Disques (16)
Le centenaire de la naissance de Mieczysław Weinberg s’accompagne de la parution bienvenue de nombreux disques. Le Trio Lirico associe son trio à cordes à ceux de Krzysztof Penderecki et d’Alfred Schnittke, constituant ainsi un programme chargé d’histoire.
Weinberg – Penderecki – Schnittke, Trio Lirico : Franziska Pietsch (violon), Sophia Reuter (alto), Johannes Krebs (violoncelle). Audite, 20 €
Comme dans ses préludes pour violoncelle seul mais de façon plus évidente, Mieczysław Weinberg écrit en 1950 un trio utilisant clairement les sonorités et les mélodies des musiques traditionnelles, ici yiddish et moldaves. Cela ne l’empêche pas de composer un deuxième mouvement en forme de fugue, véritable emblème de la musique savante. Le thème en est étiré par le violon dans un vaste geste, à la fois admirable et lamentable. Dans le troisième mouvement, une pulsation quasi permanente annonce déjà les accords initiaux du trio de Penderecki qui lui succède. La part belle y est donnée au violon qui s’épanche dans une mélodie très lyrique.
Krzysztof Penderecki est né dans le sud de la Pologne en 1933. Il est touché de très près par la guerre : un de ses oncles est assassiné lors du massacre de Katyn, un autre, résistant, est tué à Varsovie. Nombre de ses compositions sont marquées par l’histoire du XXe siècle. L’une d’elles, De natura sonoris, est d’ailleurs utilisée dans le film Katyń d’Andrzej Wajda. Une autre, le Thrène à la mémoire des victimes d’Hiroshima, fait un effet comparable à celui que provoquent les eaux-fortes de la série Der Krieg d’Otto Dix. Après les avoir vues, on se souvient à jamais de ces images terribles de la Première Guerre mondiale. De la même manière, le thrène déchire irréversiblement les oreilles, les tympans gardent la mémoire des cris insoutenables auxquels les sonorités renvoient.
Le trio de Penderecki date de 1991 et n’évoque pas directement la guerre. Mais, de l’avis des membres du Trio Lirico, le trio à cordes, par son caractère intime, est un genre propice à exprimer les blessures et les pressions subies par un compositeur. La proximité unique des timbres du violon, de l’alto et du violoncelle crée ce climat intimiste, les différents registres donnant de multiples voix au discours musical. De sauvages accords sonnent l’ouverture tragique du premier mouvement qui, de bout en bout, maintient une tension très forte. Dans un premier temps, trois mélodies (successivement jouées au violoncelle, à l’alto et au violon) aboutissent systématiquement aux mêmes accords assénés. Les voix se mélangent ensuite dans d’étranges tourbillons, chacune faisant entendre son discours, plaintif pour l’une, angoissé pour l’autre. Un peu d’humour apparaît néanmoins dans les dernières secondes lorsque, par anticipation, on entend le thème du second mouvement vivace. Vivace ne semble pas être une indication de tempo pour le Trio Lirico, qui joue l’ensemble de l’œuvre de Penderecki dans un tempo sensiblement plus lent que la plupart de ses autres interprètes. Mais vivace, le mouvement l’est de façon assez évidente dans le caractère. Le contraste avec le premier mouvement, qui s’achevait dans une sorte d’inquiétude prudente, est saisissant : le thème du second mouvement, énoncé dans un tempo mesuré, l’est avec assurance. Et, à cette vitesse, on peut profiter pleinement d’une écriture contrapuntique élaborée qui participe au caractère vivace du mouvement. Et cela autorise même les musiciens à nous égarer dans la richesse des timbres de leurs instruments qui ne se distinguent parfois plus.

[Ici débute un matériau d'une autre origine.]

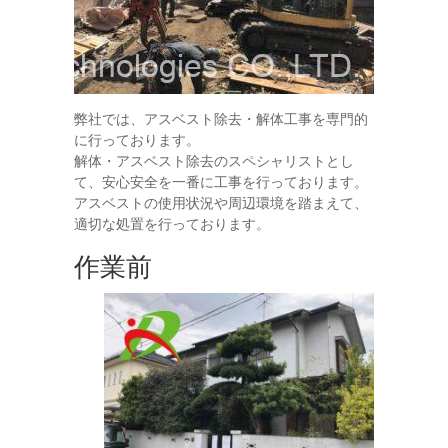
弊社では、アスベスト除去・解体工事を専門的
に行っております。
解体・アスベスト除去のスペシャリストとし
て、安心安全を一番に工事を行っております。
アスベストの使用状況や周辺環境を踏まえて、
適切な処置を行っております。
作業前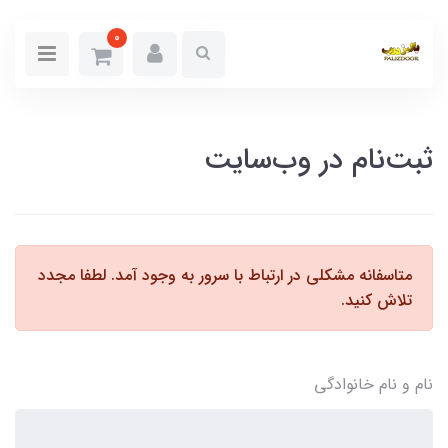
0
ثبت‌نام در وب‌سایت
متاسفانه مشکلی در ارتباط با سرور به وجود آمد. لطفا مجدد
تلاش کنید.
نام و نام خانوادگی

Le trio d’Alfred Schnittke est composé en 1985, entre les deux précédents, mais il réalise une sorte de synthèse. On a plaisir à y entendre une musique richement thématique. Un thème, le premier, nous semble assez familier même si on ne le reconnaît pas directement : Schnittke écrit une variante de la chanson Happy birthday to you, puisque ce trio est une commande pour le centenaire de la naissance d’Alban Berg. Certains passages, notamment dans le premier mouvement, sont beaucoup plus harmoniques, évoquant à certains moments les chorals d’église et à d’autres la musique répétitive. Dans le second mouvement, on perçoit parfois une colère contenue puis étouffée mais point calmée puisqu’elle finira par exploser de façon grandiose à la huitième minute. Elle laissera alors la place à un lyrisme qui culminera de façon sublime sous les doigts et l’archet de la violoniste deux minutes plus tard.